• _AIM OF THE TASK_
Please make sure what you return matches the listing below exactly, minus its pictures.
(DATA SHOWN Opens)
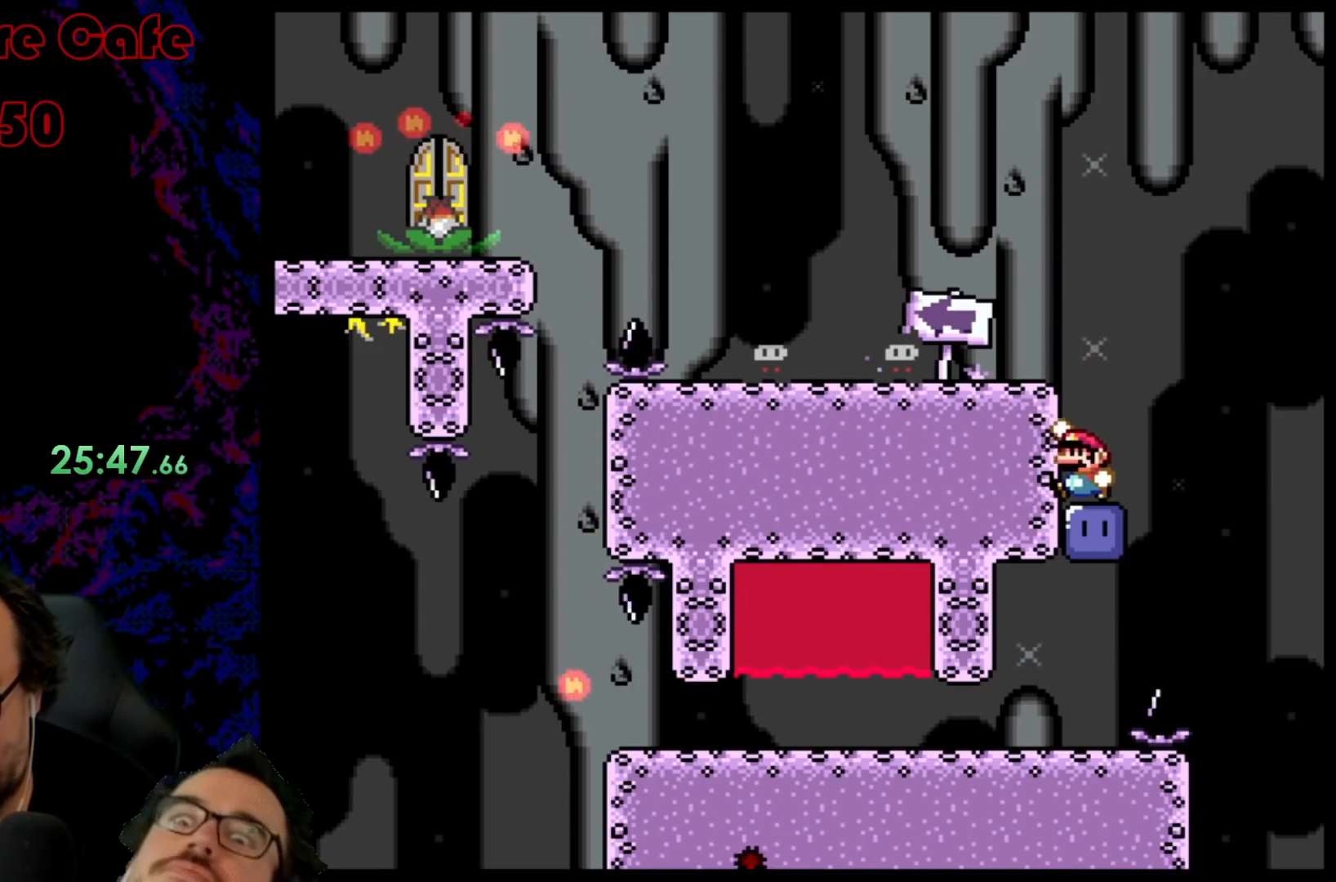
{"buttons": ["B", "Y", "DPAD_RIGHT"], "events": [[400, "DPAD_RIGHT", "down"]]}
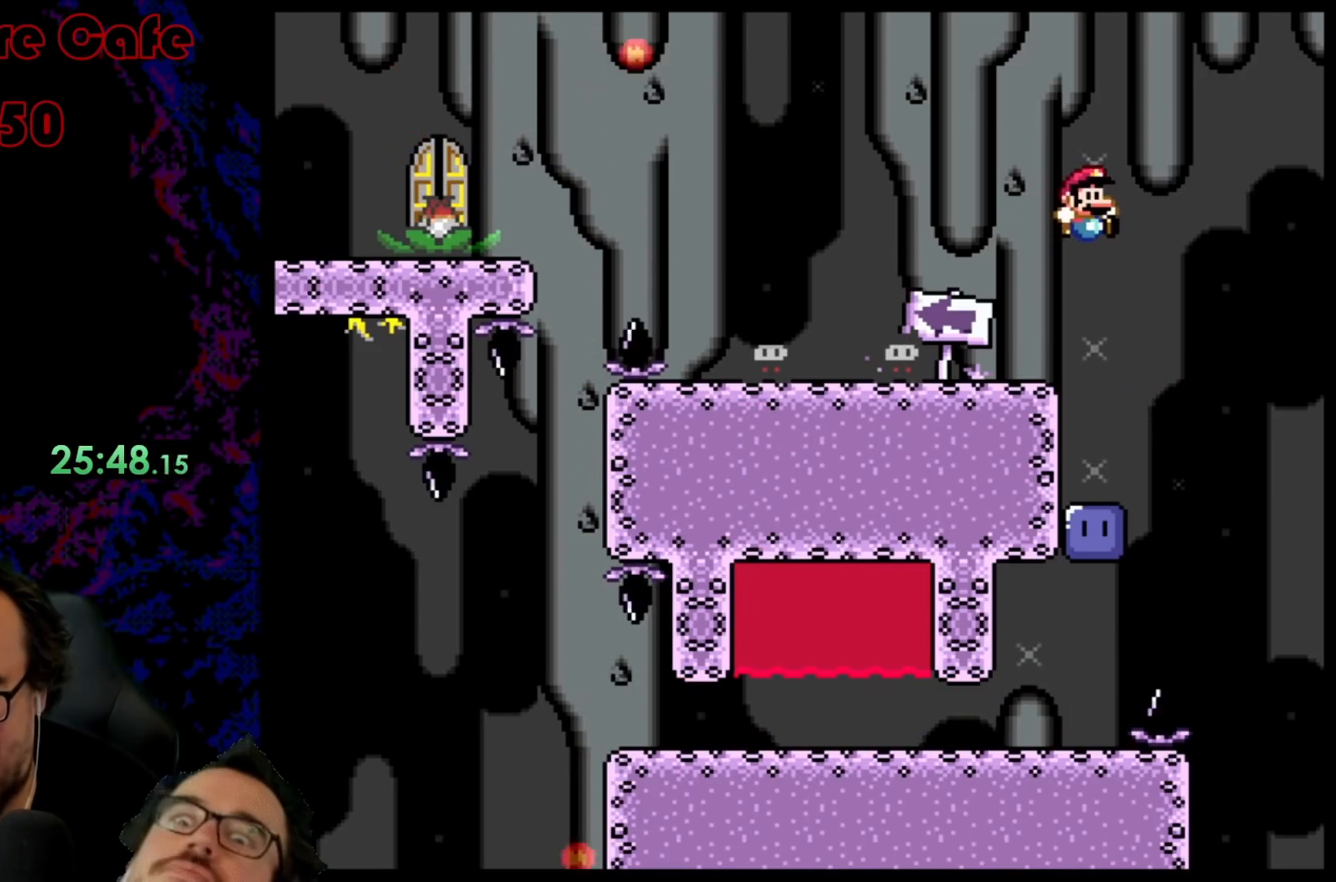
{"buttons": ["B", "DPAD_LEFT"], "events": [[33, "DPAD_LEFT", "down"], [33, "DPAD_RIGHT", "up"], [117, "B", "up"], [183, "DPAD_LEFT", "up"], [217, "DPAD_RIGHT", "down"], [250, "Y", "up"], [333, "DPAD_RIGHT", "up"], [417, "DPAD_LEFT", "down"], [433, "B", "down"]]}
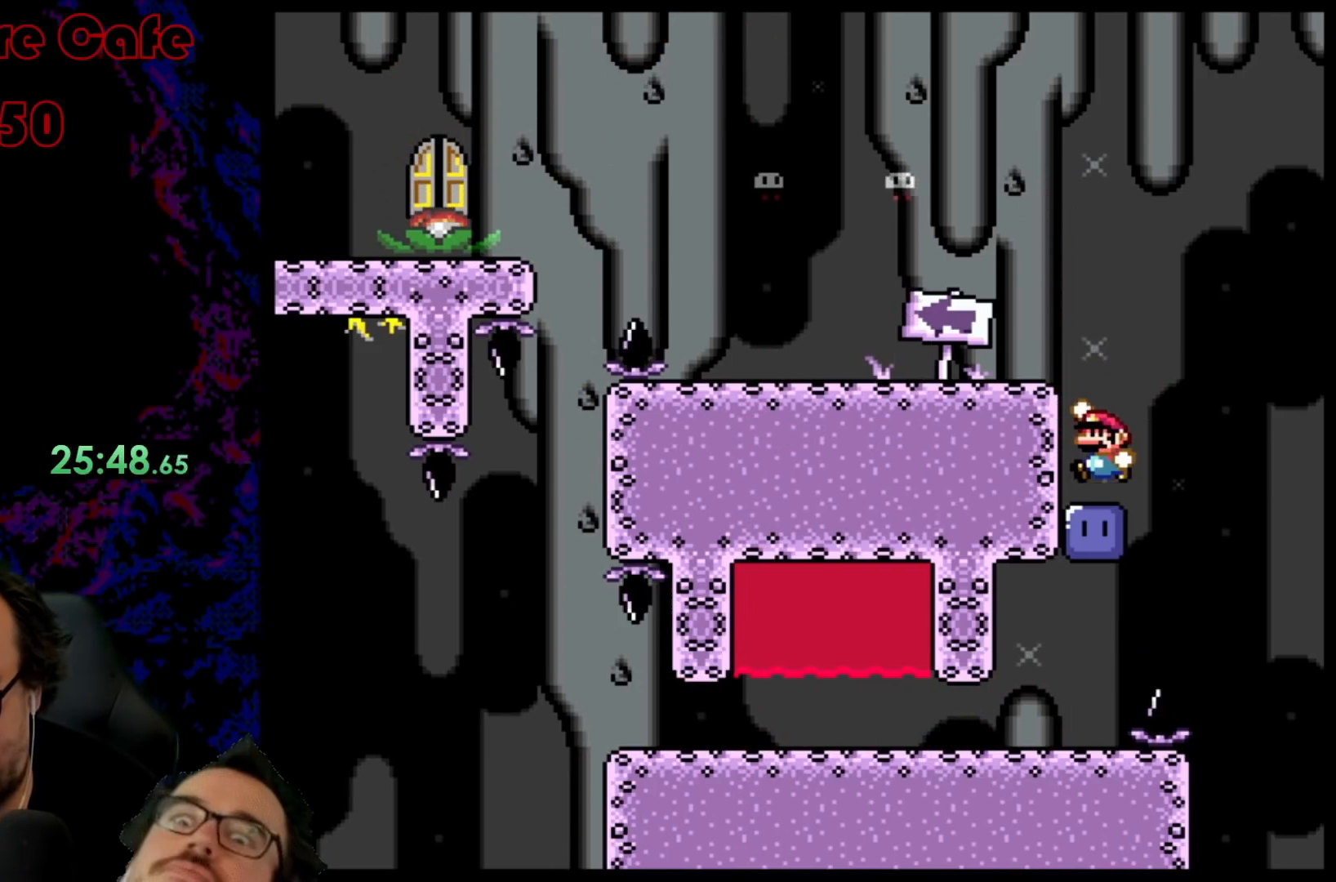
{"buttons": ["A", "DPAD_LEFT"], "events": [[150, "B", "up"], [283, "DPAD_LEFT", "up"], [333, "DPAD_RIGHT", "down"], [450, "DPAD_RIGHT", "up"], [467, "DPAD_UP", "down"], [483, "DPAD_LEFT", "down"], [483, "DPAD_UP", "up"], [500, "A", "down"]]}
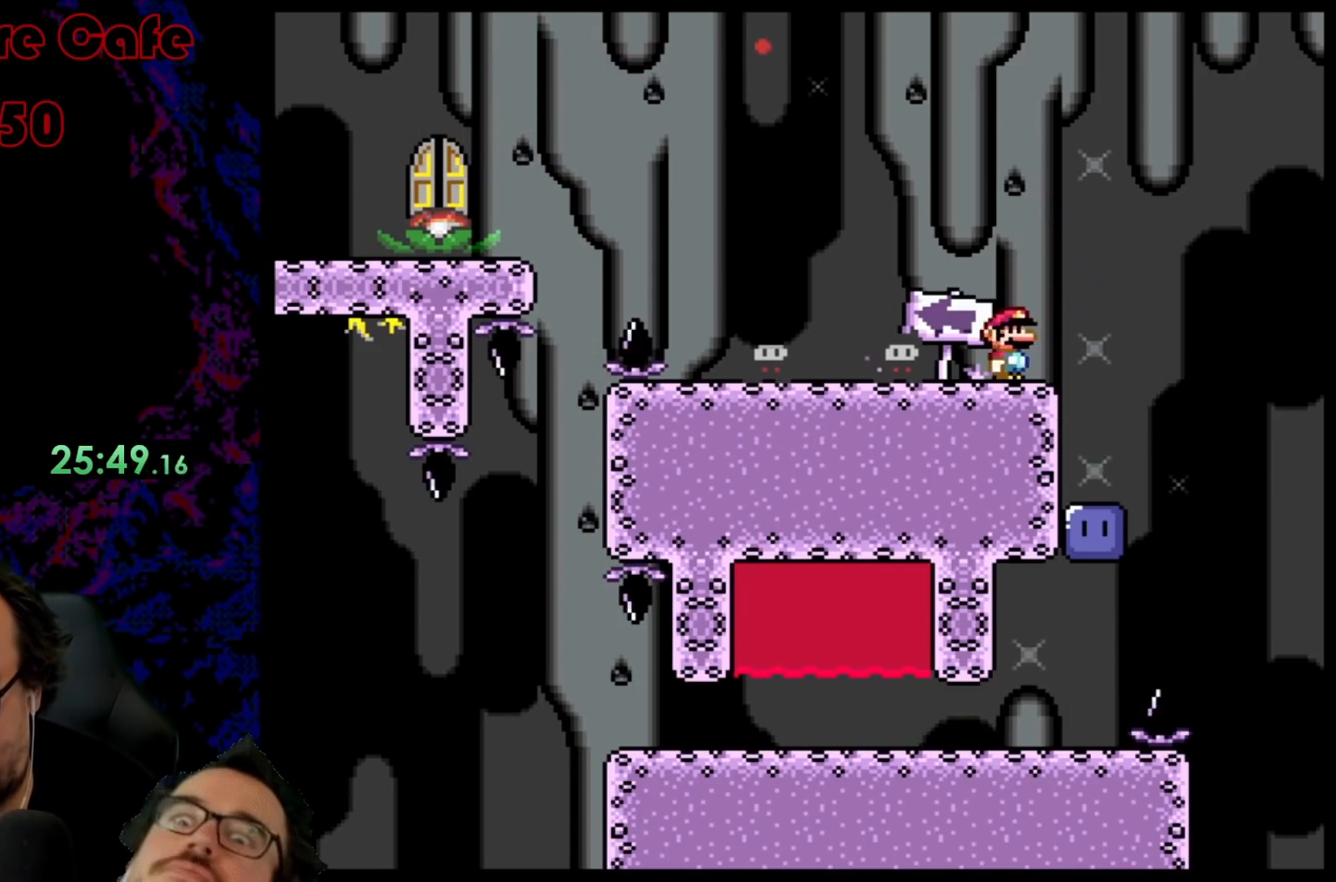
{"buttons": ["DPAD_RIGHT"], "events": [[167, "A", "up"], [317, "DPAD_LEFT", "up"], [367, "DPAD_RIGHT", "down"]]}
(DATA SHOWN Closes)
• _SOLUTION TO THIS PROBLEM_
{"buttons": ["B", "Y", "DPAD_RIGHT"], "events": [[400, "DPAD_RIGHT", "down"]]}
{"buttons": ["B", "DPAD_LEFT"], "events": [[33, "DPAD_LEFT", "down"], [33, "DPAD_RIGHT", "up"], [117, "B", "up"], [183, "DPAD_LEFT", "up"], [217, "DPAD_RIGHT", "down"], [250, "Y", "up"], [333, "DPAD_RIGHT", "up"], [417, "DPAD_LEFT", "down"], [433, "B", "down"]]}
{"buttons": ["A", "DPAD_LEFT"], "events": [[150, "B", "up"], [283, "DPAD_LEFT", "up"], [333, "DPAD_RIGHT", "down"], [450, "DPAD_RIGHT", "up"], [467, "DPAD_UP", "down"], [483, "DPAD_LEFT", "down"], [483, "DPAD_UP", "up"], [500, "A", "down"]]}
{"buttons": ["DPAD_RIGHT"], "events": [[167, "A", "up"], [317, "DPAD_LEFT", "up"], [367, "DPAD_RIGHT", "down"]]}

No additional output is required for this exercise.